Último ano de faculdade, acidente de viação. Fractura das vértebras c3/c4. Cegueira total. Quando coloquei o post ontem, hoje - perdem-se os dias e as horas quando se trabalha, com pessoas, quando comunicar é uma necessidade - não sabia que viria ter comigo um caso que julgava perdido por falta de apoio. Equipa maravilha, a minha, costumamos brincar com isso, post de desabafo hoje, ternura por irmãos (tens razão, Preca, a família não está no mesmo tecto), difíceis os dias quando se não é nada, quando temos que inventar tudo, reinventar pessoas, buscar no mais fundo de nós a coragem que não temos para dar a quem a tem em muito maior escala, tamanho do mundo mesmo. Da Dinamarca, de Lisboa, de Carcavelos, do Algarve, de Espanha, de Inglaterra, dos Estados Unidos, de Alfragide, respostas múltiplas, talvez mais que as lesões do acidente, estradas perigosas, já todos perdemos alguém pelo caminho das duas ou quatro rodas. Este amigo novo ganhou duas para sempre. Reconstruir o quê, como, com quê? Não é pergunta de desespero, penso enquanto escrevo, partilho, pode ser que alguém leia, pode alguém ser quem não é?

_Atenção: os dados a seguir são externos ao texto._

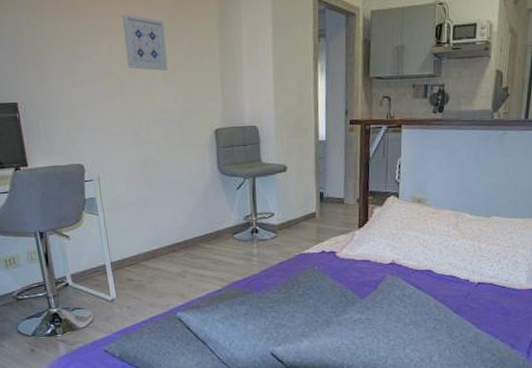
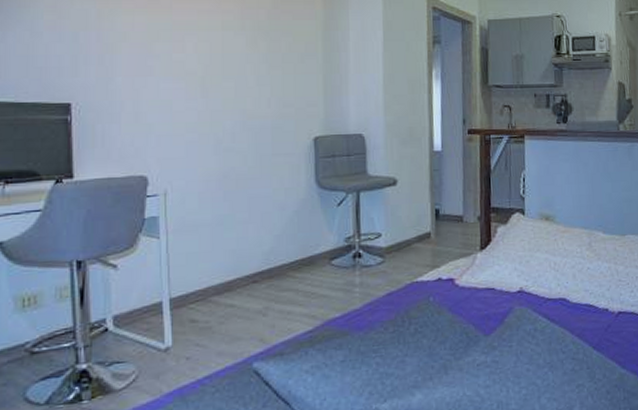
wall art: present [121,14,168,71] -> none [212,12,263,72]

Balanço, existe voz, existe audição, existe, muita, vontade. Existe a tecnologia, terá que ser testada, não existem - obrigado público aos pais da pátria da parte dos filhos da nação - subsídios para ajudas técnicas a partir de agora. Dinheiro porquê, se as trocas são afectivas e as procuras conjuntas? Um caso, uma pessoa, que terá que reaprender ritmos de movimento, de comunicação, de contacto. Perdas irreversíveis de formas de amar - não são sempre iguais, felizmente.

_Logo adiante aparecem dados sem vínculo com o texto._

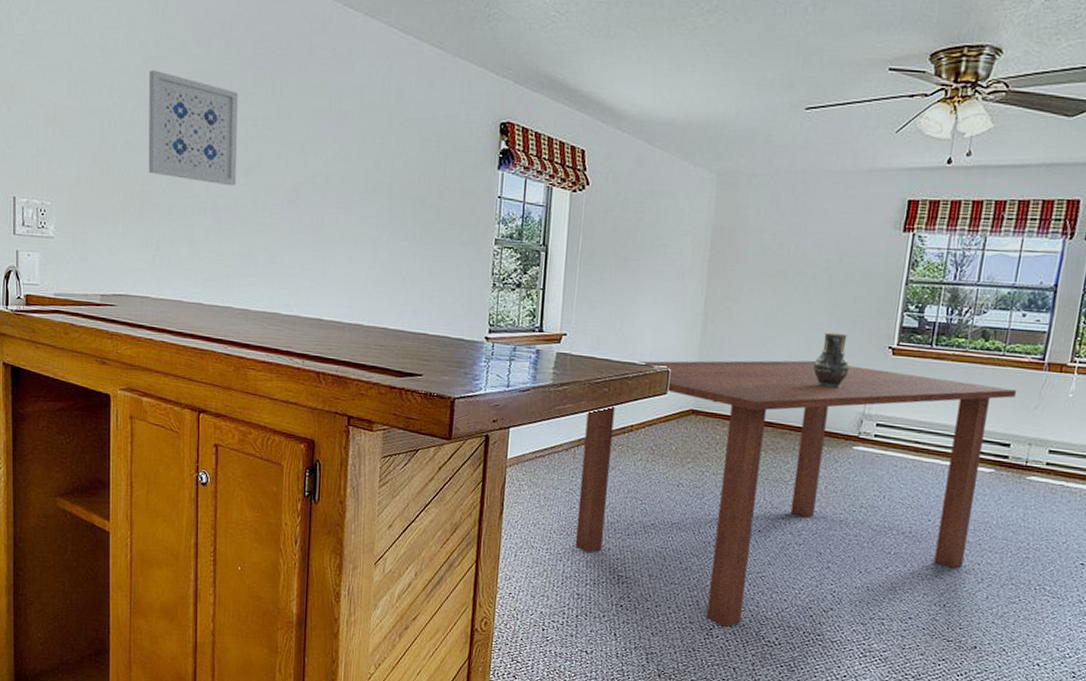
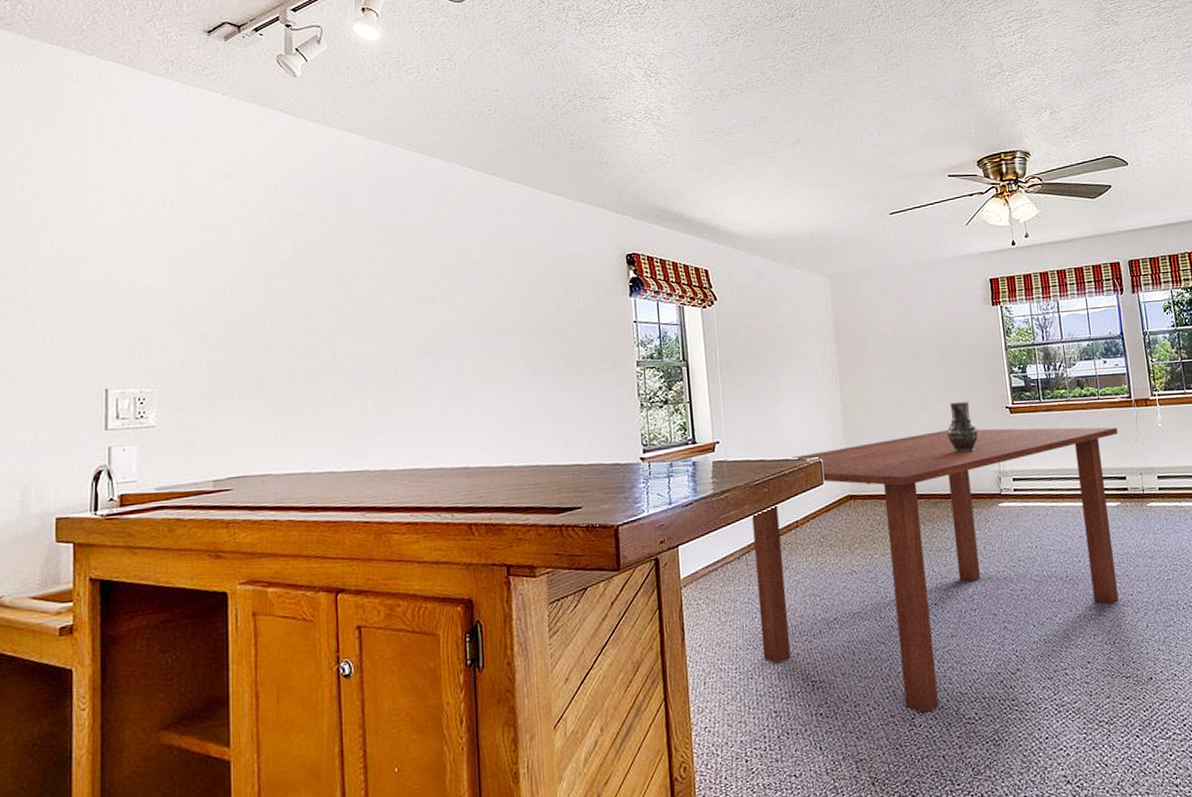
wall art: present [148,70,238,186] -> none [264,243,365,346]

Que ética, nada... É um caso, este, que podia ser eu ou quem me lê. No ano passado fiz cerca de 700 km por semana. Porque não terei sido eu? Trabalho com gente. Orgulho-me de ser gente. Opções como viver ou morrer, lutar ou partir são pessoais e não as julgo, não me julguem a mim também, se faz favor, as pedras são arriscadas de atirar, não haja ventos contrários.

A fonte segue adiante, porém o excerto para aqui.